Antes que você responda, considere aquilo que aconteceria em um período normal. Quando surge uma recessão do tipo mais ameno, o trabalho de combatê-la é atribuído ao Federal Reserve (o banco central dos EUA). O Fed reage por meio de cortes graduais nas taxas de juros. Reduzindo os juros um pouquinho de cada vez, a instituição continua cortando até que a situação da economia se reverta. Ocasionalmente, ela faz uma pausa para avaliar os resultados de suas ações; caso a economia continue fraca, os cortes são retomados.
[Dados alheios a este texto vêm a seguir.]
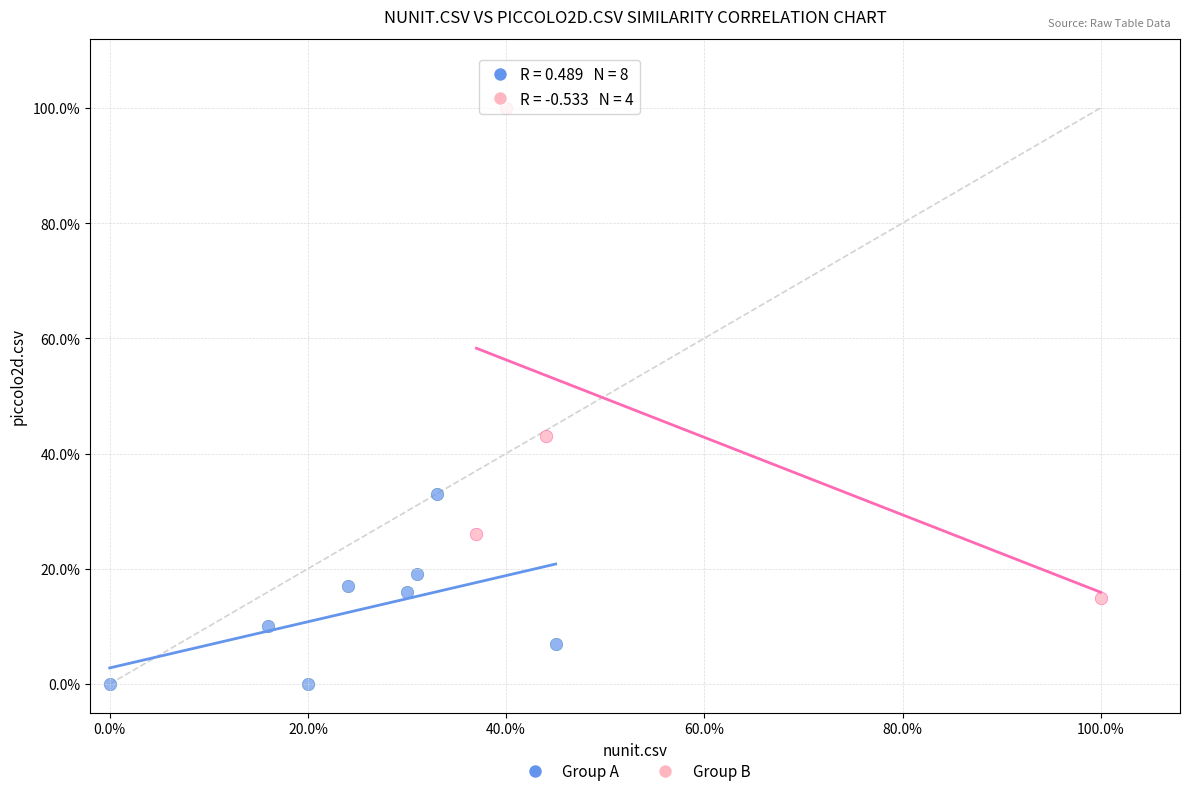

What are all the series names shown in the legend?

Group A, Group B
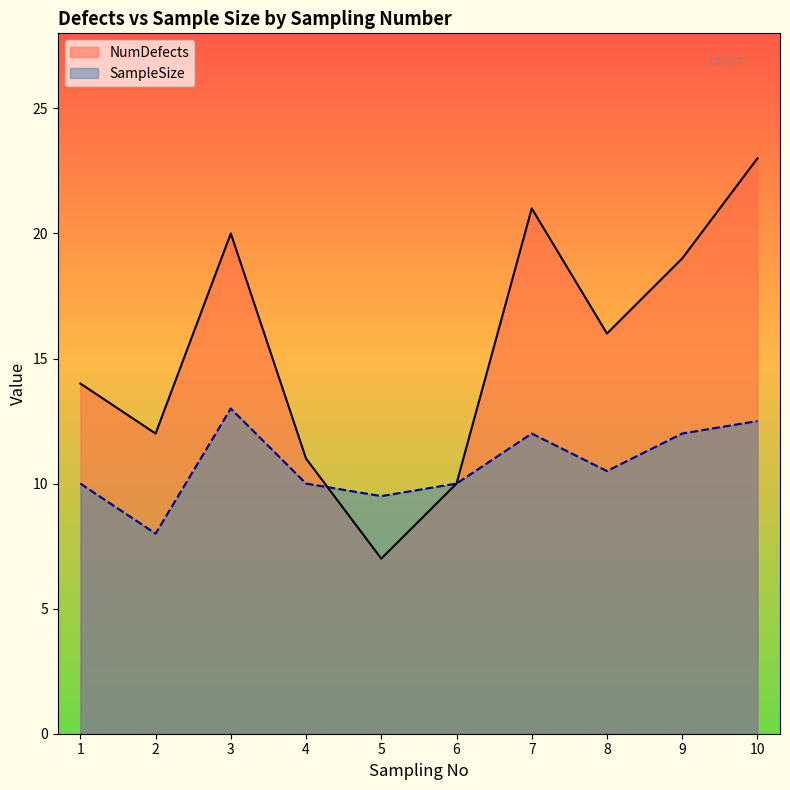

List the labels in order of SampleSize value, largest first.

3, 10, 7, 9, 8, 1, 4, 6, 5, 2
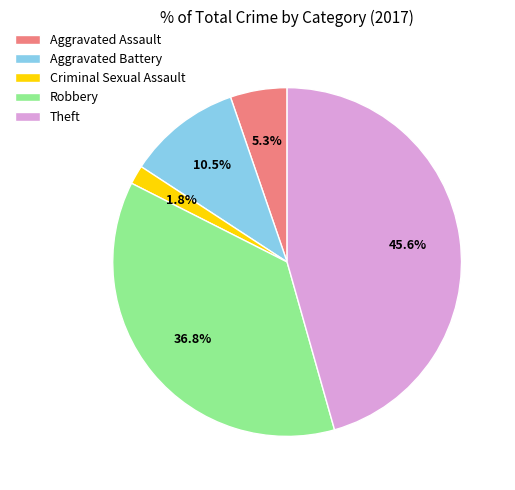

How many slices are in this pie chart?

5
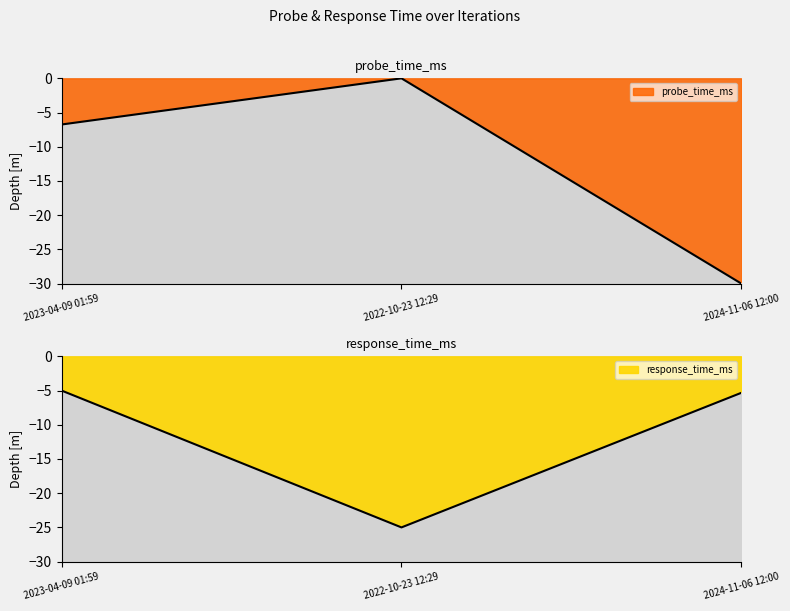

Reading right to left, list all the values displayed in this chart.

probe_time_ms: 2024-11-06 12:00=-30.0	2022-10-23 12:29=-0.0	2023-04-09 01:59=-6.7
response_time_ms: 2024-11-06 12:00=-5.3	2022-10-23 12:29=-25.0	2023-04-09 01:59=-5.0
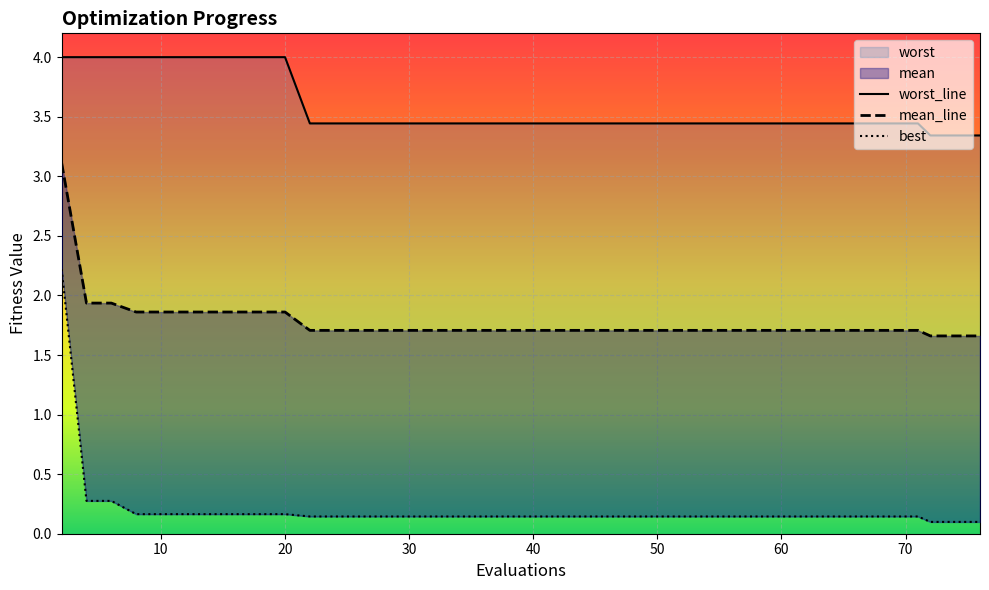

Which series has the largest total across all categories?

worst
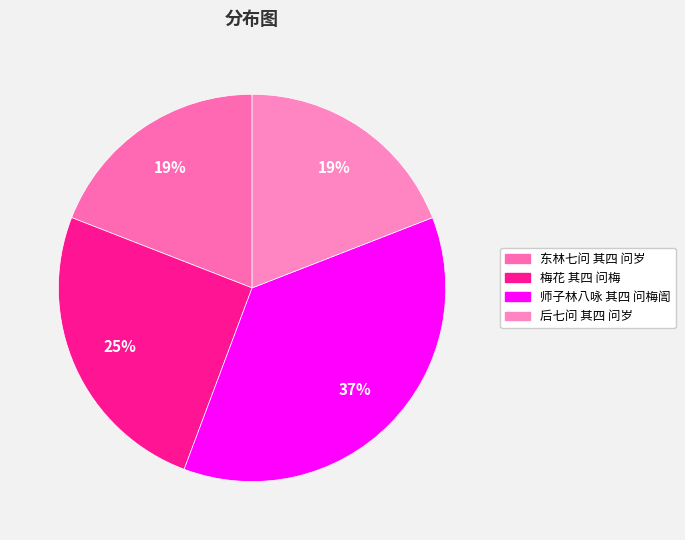

Count the number of slices in the pie.

4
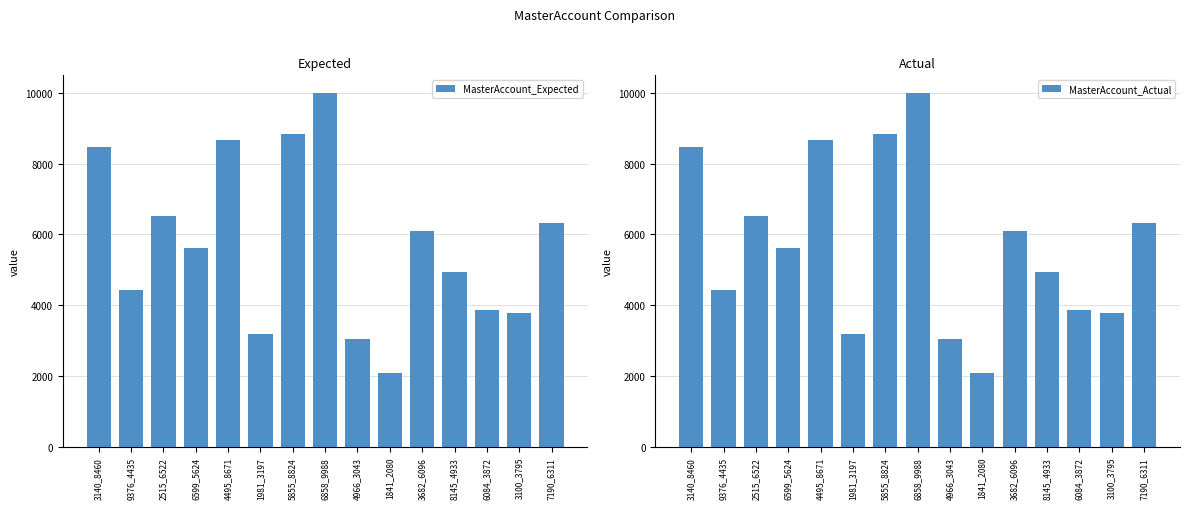

What is the label of the 1st bar from the left?

3140_8460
Na recessão precedente, o Fed cortou as taxas de juros repetidamente enquanto a queda se prolongava -11 vezes em 2001. Então, em meio aos primeiros sinais de recuperação, fez uma pausa, para dar tempo para que os cortes funcionassem. Quando se tornou claro que a economia ainda não estava crescendo em ritmo rápido o suficiente para gerar empregos, novos cortes foram realizados.
Normalmente, portanto, nós esperamos que as autoridades respondam a dados desfavoráveis sobre o desemprego com uma combinação de determinação e paciência. Elas precisam dar tempo para que as medidas funcionem, mas também considerar se devem adotar providências mais vigorosas.
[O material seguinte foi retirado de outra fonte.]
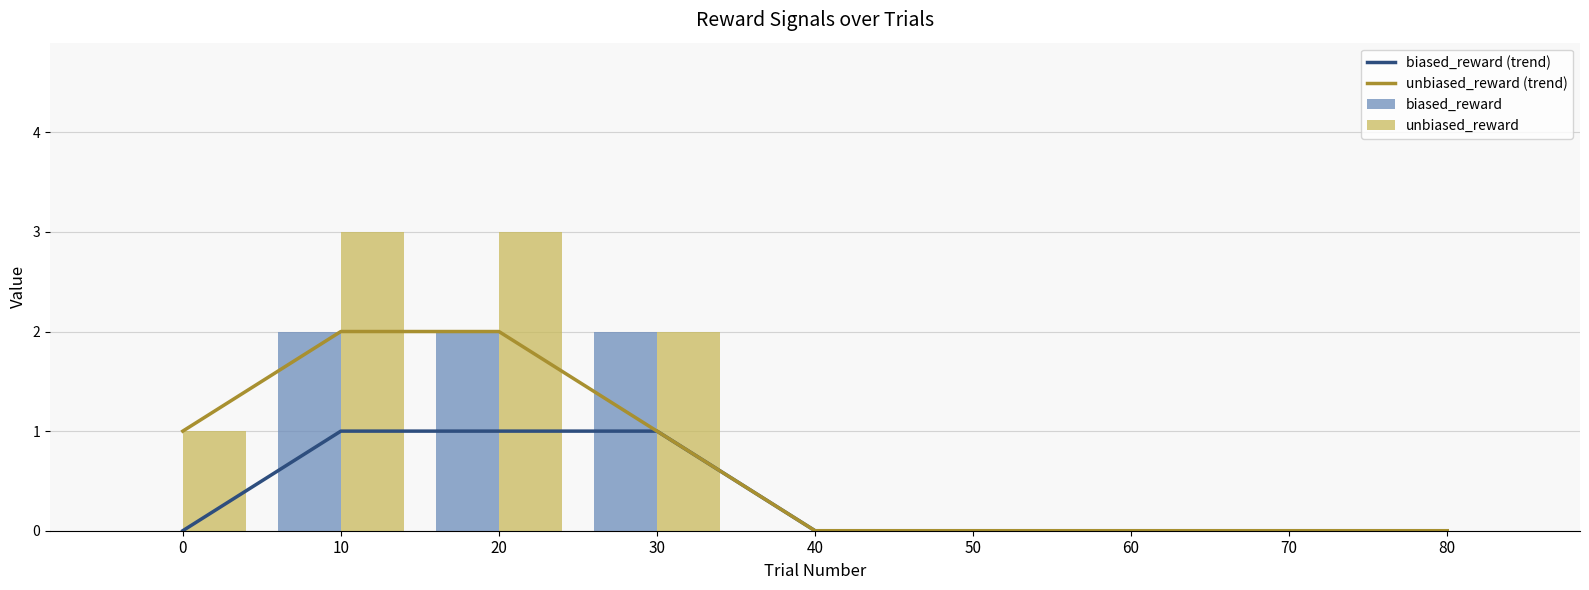

Between 20 and 70, which series saw the biggest shift?

unbiased_reward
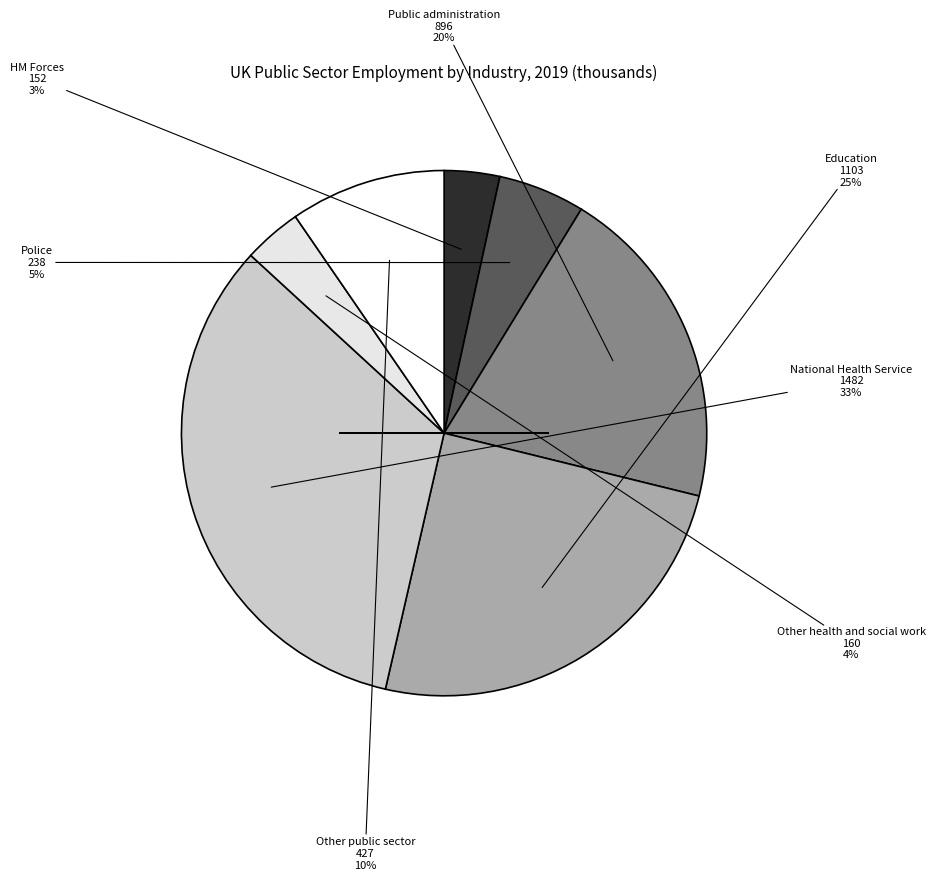

How many slices are in this pie chart?

7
E é isso que o governo Obama deveria estar fazendo diante do seu pacote de estímulo fiscal (é importante lembrar que o estímulo era necessário porque o Fed, tendo cortado os juros até quase zero, estava sem munição para combater a crise). As autoridades devem manter a calma, reconhecendo que o plano requererá tempo. Mas também deveriam estar preparadas para ampliar o estímulo agora que está claro que a primeira rodada foi insuficiente.

Aspectos políticos
Infelizmente, o aspecto político da estratégia fiscal é muito diferente do aspecto político da questão monetária. Nos últimos 30 anos, fomos informados de que gastos públicos são malévolos, e a oposição dos conservadores a medidas de estímulo fiscal (que poderiam levar as pessoas a pensar melhor do governo) vem sendo amarga e incansável mesmo diante da pior crise desde a Grande Depressão. Previsivelmente, os republicanos, e até alguns democratas, tratam as más notícias como prova de fracasso, e não como motivos para adotar medidas ainda mais fortes.
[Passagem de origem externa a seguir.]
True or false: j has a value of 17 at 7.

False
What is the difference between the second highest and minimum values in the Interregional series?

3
Daí o perigo de que o governo Obama se veja preso em uma armadilha, na qual a própria debilidade da economia solaparia a capacidade do governo para responder de forma efetiva. É perfeitamente lícito que o governo defenda as medidas que tomou até agora. É bom ter o vice-presidente Joseph Biden em viagem pelo país para destacar o bem que as medidas de estímulo estão propiciando. Também é razoável que os economistas do governo apelem por paciência e apontem, corretamente, que o estímulo jamais deveria exercer seu pleno impacto neste trimestre, ou mesmo neste ano.
Mas há uma diferença entre defender o que foi realizado e ficar na defensiva. Foi perturbador que Obama tenha retratado a admissão, por Biden, de que o governo havia "interpretado erroneamente" a economia, declarando que "não teríamos feito nada de diferente". A declaração tinha algo do complexo de infalibilidade da era Bush, um indício de que o atual governo talvez compartilhe em alguma medida da incapacidade para admitir erros. E essa é uma atitude que nem Obama nem o país podem admitir.
O que Obama precisa fazer é ser franco. Precisa reconhecer que talvez não tenha feito o bastante. Argumentar que tenta conduzir o país por uma tempestade e que certas mudanças de curso -entre as quais uma segunda rodada de estímulo- podem ser necessárias.
O que ele precisa é fazer pela economia o que já fez pelas relações raciais e pela política externa -falar aos norte-americanos como adultos.